Christopher Niesche: Coca-Cola chief puts fizz back into result

The company, which has the rights to bottle the soft drink in Australia, New Zealand, Indonesia, Papua New Guinea, Fiji and Samoa, has delivered its first profit growth in three years.

About 18 months ago, it launched a 250ml slimline can alongside the 375ml can we're used to. This is clever for a few reasons.

First, it means we're paying more for less. My local corner store sells the small cans for A$2 ($2.16) each, or A$8 a litre. It also had a two-litre bottle on special for A$2.99.

But there's another less obvious reason. When we eat or drink smaller portions, we feel as if we've done something virtuous, according to David Just, a professor of behavioural economics at Cornell University who studies consumer food choices.

"People upon consuming them are either left wanting or feel they have done something virtuous by not consuming more," Just recently told the New York Times.

"If they are left wanting, they may be much more likely to move to a second can, which could be a bad thing for the consumer, but a good thing for Coke.

"If they feel they have done something virtuous, they might feel they have licence to consume more elsewhere, and most often overcompensate."

Following a 33 per cent decline in profits over the previous two years, Coca-Cola Amatil's underlying net profit rose 4.8 per cent to A$393.4 million, helped in part by lower interest charges after CCA sold off part of its Indonesian business to its United States parent.

But sales are up too. Coke has managed to eke out a 0.5 per cent increase in sales of beverages in Australia, in part thanks to what the company calls the "small format" and new products.

It's hardly what you'd call a surge in sales, but it was the first growth since 2012 and with sugar under attack from health professionals it's not a bad result.

The challenge now will be for Coke to launch new products that tap into consumers' desire for low- or no-sugar beverages.

It's already made a good start with Coca-Cola Life, which the company packages in a green label instead of the usual bright red. It is sweetened with cane sugar and stevia, a plant-based sugar substitute which is up to 150 times sweeter than sugar.

The company says Coke Life has been its most successful product launch in eight years and has increased Coca-Cola trademark household penetration to 60 per cent.

Coke Life has about two-thirds of the sugar and kilojoules of regular Coke, and the company hopes it and similar products will lure health-conscious consumers back to fizzy drinks.

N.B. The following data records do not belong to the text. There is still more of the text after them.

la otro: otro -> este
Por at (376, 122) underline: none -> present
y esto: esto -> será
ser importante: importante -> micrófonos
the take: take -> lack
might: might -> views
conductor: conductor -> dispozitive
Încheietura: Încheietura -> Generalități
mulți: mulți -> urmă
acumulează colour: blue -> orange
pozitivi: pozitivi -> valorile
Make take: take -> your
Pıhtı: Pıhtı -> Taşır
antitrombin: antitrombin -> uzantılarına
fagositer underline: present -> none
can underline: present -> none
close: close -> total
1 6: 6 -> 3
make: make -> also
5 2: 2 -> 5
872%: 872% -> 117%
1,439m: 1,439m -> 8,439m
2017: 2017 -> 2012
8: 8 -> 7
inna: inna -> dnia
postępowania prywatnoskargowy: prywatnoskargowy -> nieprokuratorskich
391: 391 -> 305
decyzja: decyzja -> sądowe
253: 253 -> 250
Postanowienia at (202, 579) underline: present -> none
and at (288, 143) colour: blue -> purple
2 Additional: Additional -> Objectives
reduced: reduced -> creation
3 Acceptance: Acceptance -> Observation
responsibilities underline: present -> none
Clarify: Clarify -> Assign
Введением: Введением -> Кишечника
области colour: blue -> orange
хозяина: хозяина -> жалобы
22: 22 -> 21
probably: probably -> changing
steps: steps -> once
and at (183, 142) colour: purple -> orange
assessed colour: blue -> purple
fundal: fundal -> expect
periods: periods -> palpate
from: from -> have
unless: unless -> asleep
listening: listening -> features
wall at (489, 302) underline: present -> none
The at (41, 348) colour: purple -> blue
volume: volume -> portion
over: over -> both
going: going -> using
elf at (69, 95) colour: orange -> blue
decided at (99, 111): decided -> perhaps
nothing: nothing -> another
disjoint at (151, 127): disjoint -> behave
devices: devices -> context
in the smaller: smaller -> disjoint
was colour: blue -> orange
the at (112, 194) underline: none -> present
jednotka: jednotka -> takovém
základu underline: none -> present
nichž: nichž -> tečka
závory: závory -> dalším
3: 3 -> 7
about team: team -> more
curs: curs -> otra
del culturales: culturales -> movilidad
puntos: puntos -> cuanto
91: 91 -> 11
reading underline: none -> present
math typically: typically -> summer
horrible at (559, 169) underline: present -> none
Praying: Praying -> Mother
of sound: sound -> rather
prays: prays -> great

In an paper last year, investment house Platinum Capital argued that, while sugar remains the dominant global sweetener, it is regarded as "the new tobacco" by many and so there is an opportunity for alternative sweeteners.

"People are not abandoning their sweet tooth [if it were only so easy to give up an addiction!], but are instead looking for alternatives that have a reduced impact on their livers and waistlines," it said.

The report also noted that alternative sweeteners cost only a fraction of sugar and soft-drink manufacturers don't appear to be passing on the savings.

The challenge now will be for Coke to launch new products that tap into consumers' desire for low- or no-sugar beverages.

Alison Watkins had big shoes to fill when she took the chief executive role at the start of 2015. Her predecessor, Terry Davis, delivered eight years of double-digit profit growth between 2001 and 2010, although earnings had been slowing since 2010.

She has got off to a good start and what's pleasing is that she's a CEO who is aiming to build sustainable earnings growth, of about 5 per cent a year.

"We don't want to achieve earnings-per-share growth only through doing clever things on our finance or tax line - we want to achieve it throughout our business," she said after the result.

"We'd like to grow this business slowly and steadily.

"We need to go about this thoughtfully in a way that balances what shareholders expect today while building a stronger tomorrow."

This certainly makes for a welcome change from the attitude of so many other chief executives who are aiming to boost profits in the current climate with spending cuts instead of growth.

Watkins is essentially saying that she will resist pressure from fund managers and analysts for decisions that would push the share price up today, but not be in the long-term interests of the company.

Many other chief executives are not so strong.

With any luck Watkins and Coke's shareholders will be rewarded with a rising share price and dividends, paving the way for other CEOs to look to growth and the long-term.